Texte présenté
++++++++++
(1977) Articles divers (1974-1977) « Quelques-unes des choses curieuses qui me sont arrivées (1974) » pp. 245-249

Quelques-unes des choses curieuses qui me sont arrivées (1974)j

Deux téléphones

Octobre 1930

Je viens de passer ma licence. On m’offre un poste de professeur en Chine, mais c’est à Paris que se passe « la vraie vie » pour un écrivain. L’ennui, c’est que je n’y connais personne qui touche de près ou de loin à la vie littéraire et à l’édition. Seul espoir : un miracle, autrement dit une chance que rien ne permet de prévoir.

Cet après-midi-là, j’ai flâné dans Neuchâtel, librairie Delachaux, « tour de ville », et tout d’un coup, vers cinq heures, la certitude qu’il faut rentrer chez moi dare-dare. Tram n° 5. Je saute de la voiture encore en marche à l’arrêt facultatif d’Areuse et cours vers la maison. Au moment où je passe le grand portail, je vois ma mère à la fenêtre : « Dépêche-toi, téléphone de Paris ! » On m’offrait un job de directeur littéraire d’une maison d’éditions protestantes en formation. La décision pouvait être prise dès le lendemain, mais serais-je candidat ? Il fallait une réponse immédiate…

Trois mois plus tard je commençais mon métier d’éditeur, à Clamart, et j’entrais dans la vie littéraire de Paris, mieux encore, dans le mouvement personnaliste, dont la doctrine détient probablement l’avenir de l’Occident, politique et social.
++++++++++
Données de départ
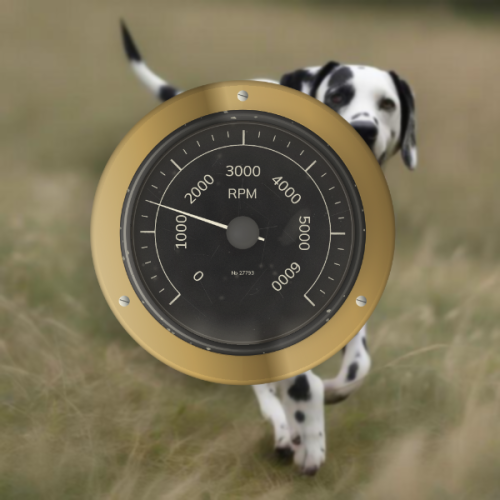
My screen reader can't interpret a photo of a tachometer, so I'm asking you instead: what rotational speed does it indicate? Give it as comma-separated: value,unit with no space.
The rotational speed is 1400,rpm
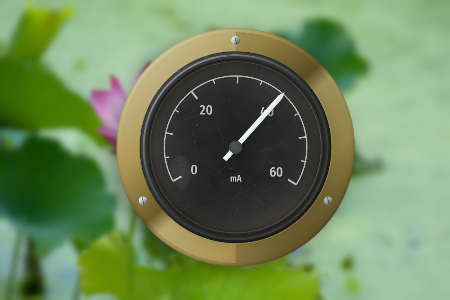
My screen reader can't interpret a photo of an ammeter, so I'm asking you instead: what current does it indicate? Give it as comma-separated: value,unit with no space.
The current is 40,mA
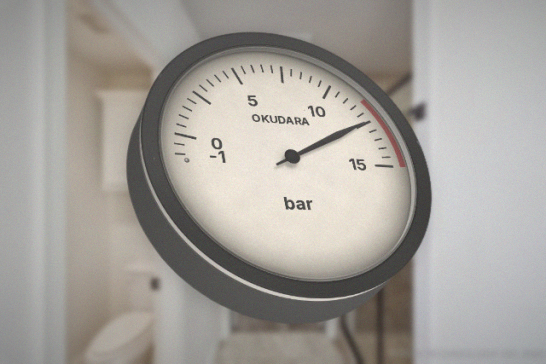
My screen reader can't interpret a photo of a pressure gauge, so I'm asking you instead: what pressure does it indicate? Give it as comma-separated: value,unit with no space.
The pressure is 12.5,bar
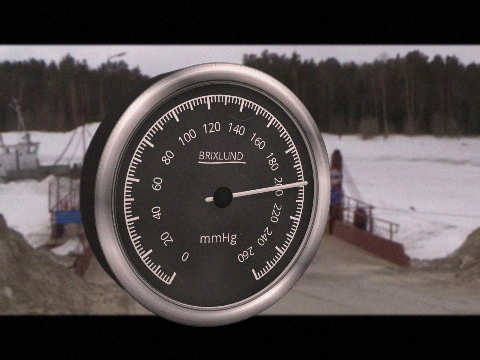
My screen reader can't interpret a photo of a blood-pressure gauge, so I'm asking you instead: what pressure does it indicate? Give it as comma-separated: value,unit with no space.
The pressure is 200,mmHg
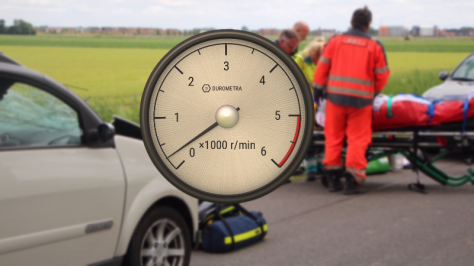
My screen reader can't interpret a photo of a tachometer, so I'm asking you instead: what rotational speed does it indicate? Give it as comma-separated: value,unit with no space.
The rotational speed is 250,rpm
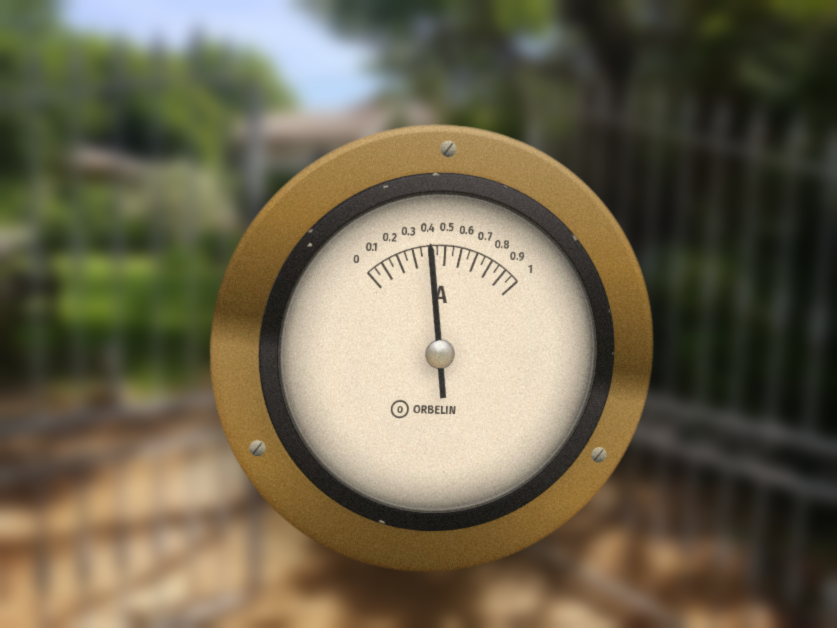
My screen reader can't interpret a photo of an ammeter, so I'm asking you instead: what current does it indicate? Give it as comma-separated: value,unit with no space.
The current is 0.4,A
++++++++++
Objectif de l'exercice
Écrivez la suite du récit « Deux téléphones », en reprenant juste après sa dernière phrase.

Résultat attendu
5 mai 1941

J’étais allé passer le week-end à Long Island, et le dimanche matin déjà, j’annonce subitement à mes hôtes que je dois rentrer à New York pour une affaire pressante. En vérité j’ignorais quelle affaire, mais je sentais qu’il fallait rentrer. Je monte l’escalier quatre à quatre, j’ouvre ma porte : le téléphone sonnait. C’est un ami suisse qui vient de quitter l’Office of War Information, pour prendre un poste à la légation suisse de Washington. La place à l’OWI sera déclarée vacante demain après-midi, et sans doute aussitôt repourvue. Si je vais me présenter dès demain matin, j’ai les plus grandes chances.

J’y suis allé le lendemain à neuf heures, et une demi-heure plus tard, je me mettais à ce travail, nouveau pour moi : écrire des textes d’information et des commentaires politiques destinés à la France, diffusés par ondes courtes et retransmis de Londres par la BBC.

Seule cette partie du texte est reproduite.